Hier soir, la voiture les ramenait à la maison. Il devait être deux heures. Elle avait l'impression d'avoir l'esprit clair, dégagé. Lui, il prenait la claque de l'alcool en pleine tête, lui montant dans le sang, de partout. Retour silencieux, pesant. Phase tranchante, dérangeante aussi. Un peu comme l'atmosphère bancale qui s'était installée à la soirée. Elle savait déjà qu'elle n'aurait pas dû en parler mais c'était trop tard. Le sentiment d'exclusion qu'elle avait ressenti s'était cristallisé sur le comportement pour le moins dissolu qu'il avait eu ce soir-là. L'avait-il embrassé ? Elle avait tourné la tête volontairement à ce moment, dans un excès de confiance. Mais elle voyait bien qu'il essayait d'obtenir satisfaction auprès de cette fille pour quelque chose. C'est cela qui avait crée le doute.

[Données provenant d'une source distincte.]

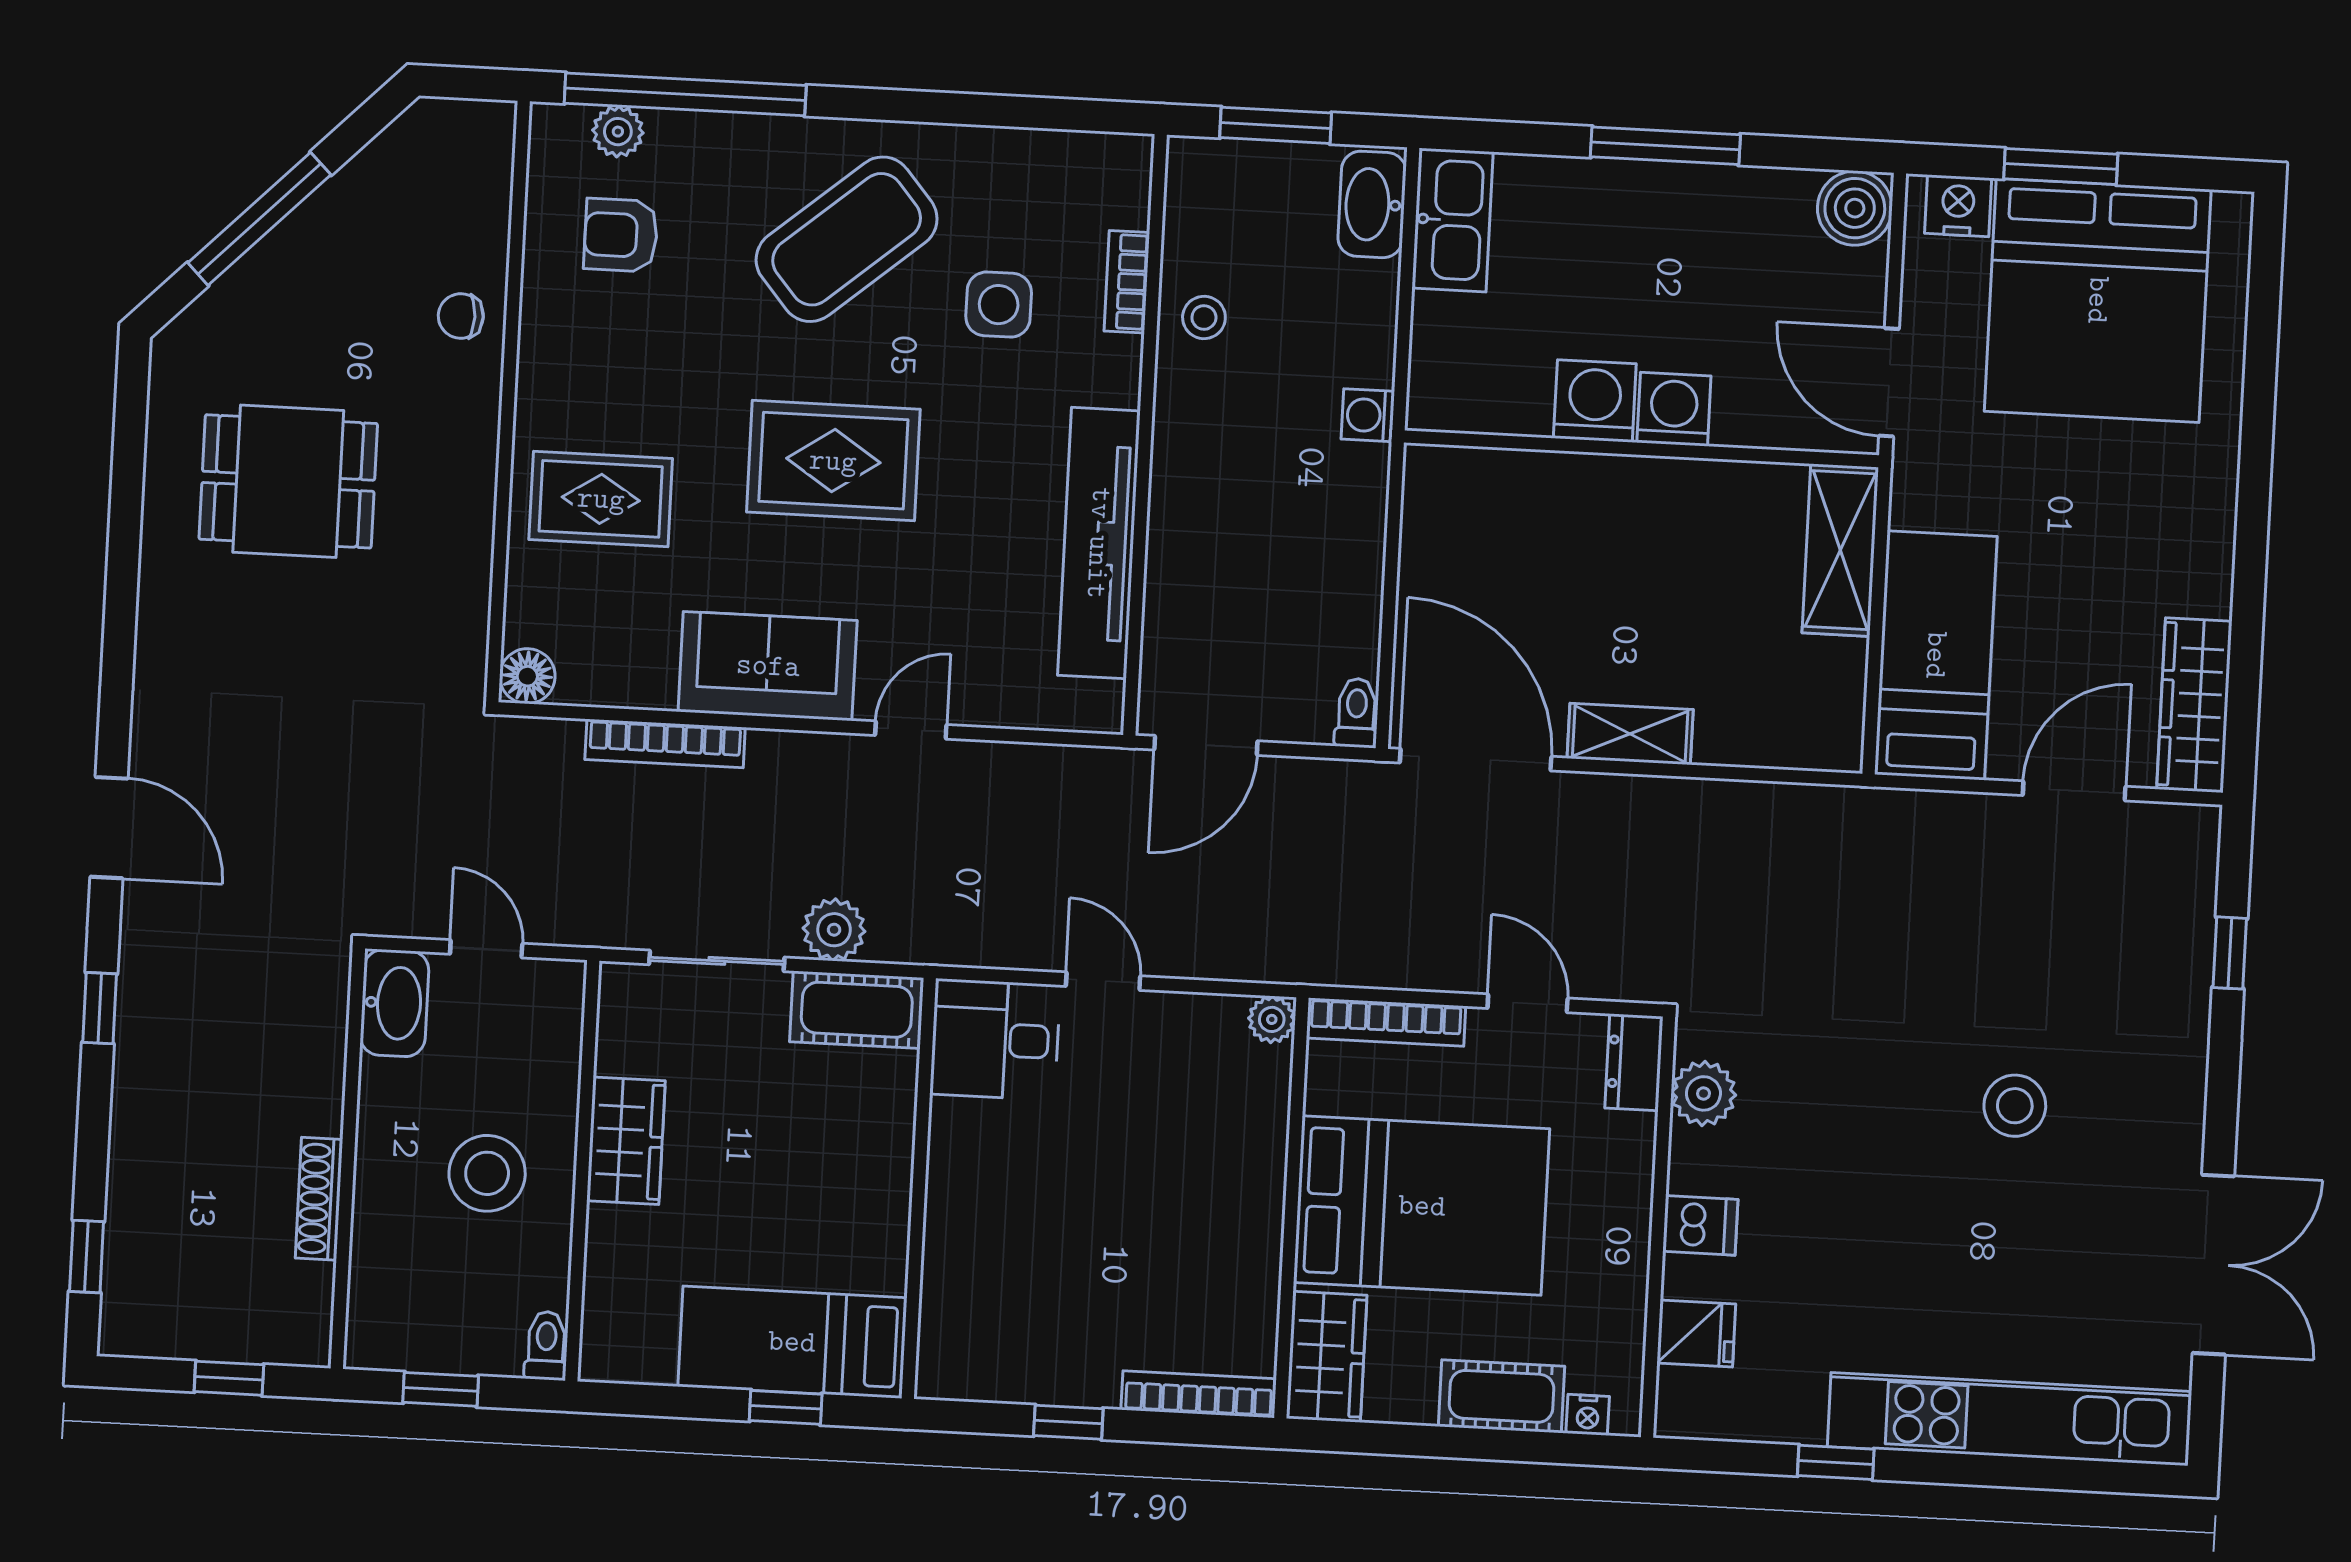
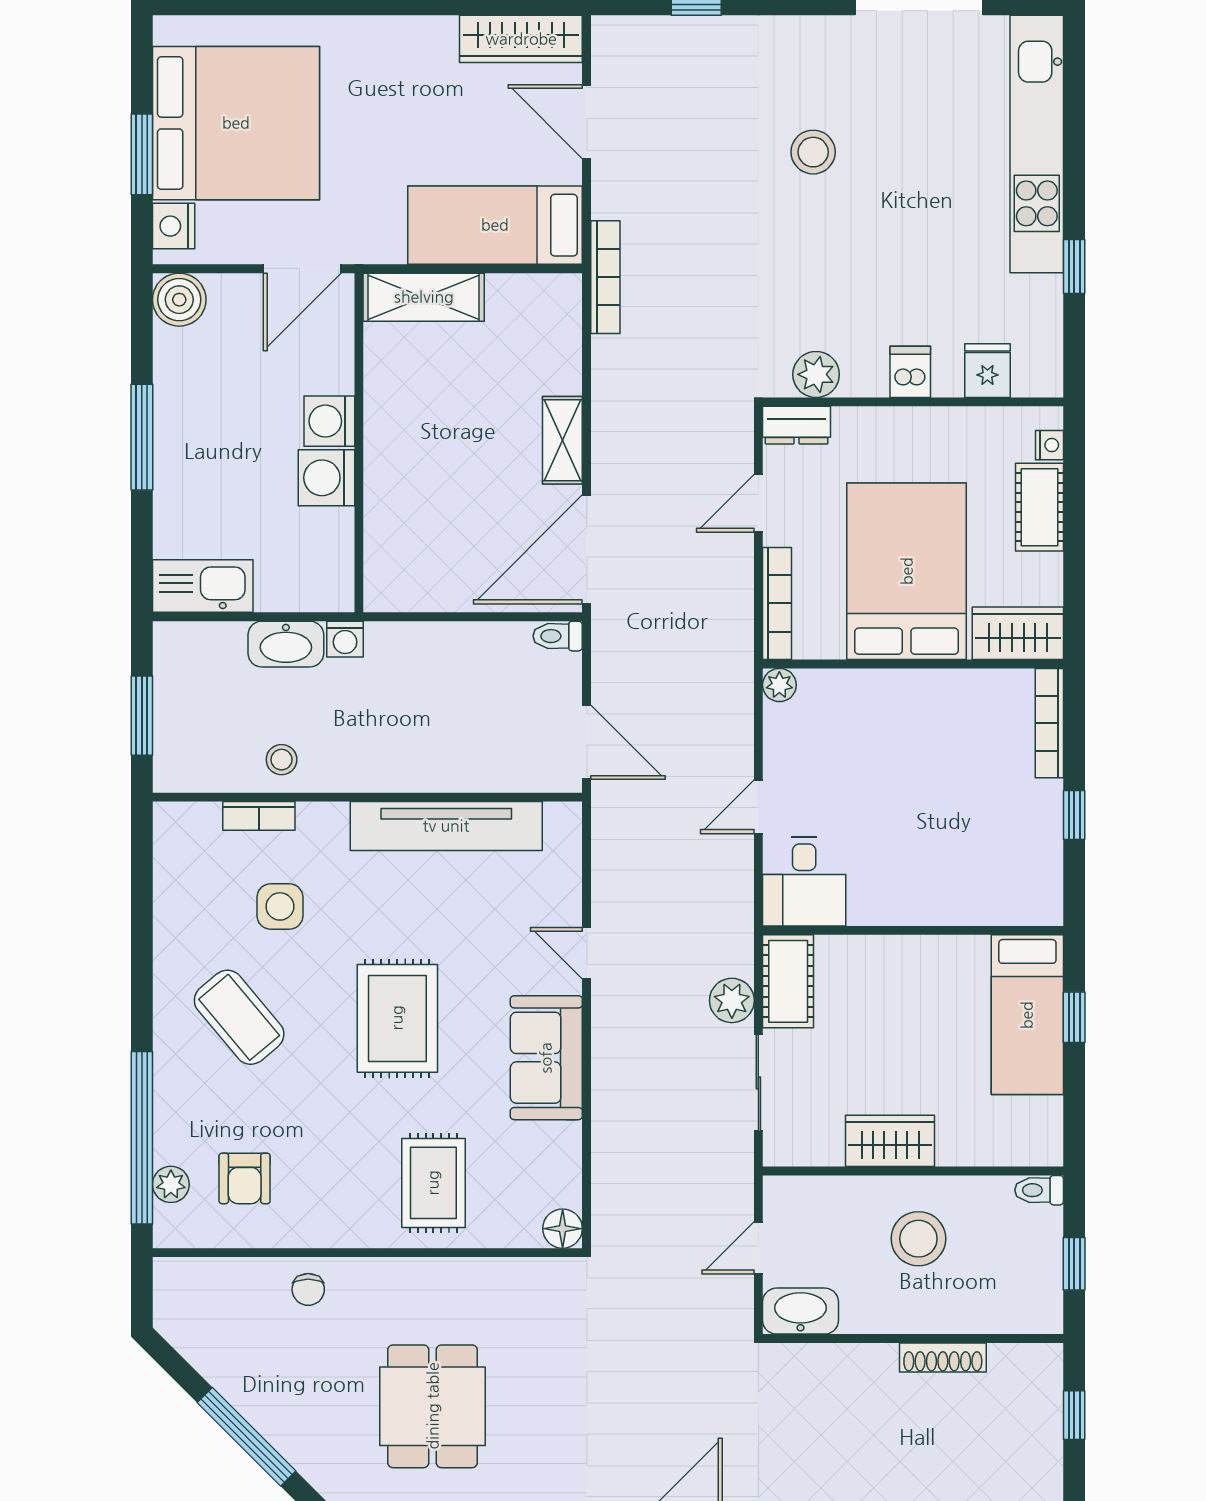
washbasin: (1372, 204) -> (286, 644), moved
coffee table: (847, 239) -> (239, 1017), width x0.73, depth x0.76
bookcase: (665, 743) -> (605, 277), moved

Est-ce qu'il la voyait le regarder d'un œil noir dans le brouillard de son action ? Elle n'en savait rien. Une fois remontés à l'appartement, l'alcool avait pris toute la place. Il la regardait d'un air fou, bougeait dans tous les recoins de la pièce, tapait les meubles au passage, les portes, balançant les fringues. Elle ne pouvait plus rien contrôler alors elle le laissait se dépêtrer tout seul. De toutes façons, il devait la haïr à cet instant et elle avait peur que ça dérape. Lorsqu'elle lui avait trouvé du feu, il lui avait dit que si elle n'était pas contente de son comportement, elle n'avait qu'à retourner avec son ex et qu'il fallait qu'elle arrête de le faire chier. Sur ce, il était resté dans la cuisine et elle est allée se coucher, abasourdie et calmée de douleur. Elle n'avait quasiment pas dormi, ayant mal au cœur à cause des effluves d’alcool. Ils ne s'étaient rien dit lorsqu'il est venu se coucher. Le lendemain, elle était triste de ça, désolée de voir que c'est si difficile d'être bien à deux. Qu'il y a toujours des reproches à faire, que l'on ne faisait que passer de l'un à l'autre comme on superpose des couches à un mille feuille. Tous les états d'âmes étaient là et l'on passait seulement de l'un à l'autre. Elle regrettait de lui avoir parlé comme cela, ça n'avait servi à rien. En rentrant vers l'appartement après une longue marche silencieuse, ils s'étaient retrouvés devant un magasin de sport. Les vitrines n'étaient pas encore faites et deux mannequins, un homme et une femme s'y trouvaient, nus dans l'obscurité. A cet instant, elle aurait voulu être le mannequin de ce magasin.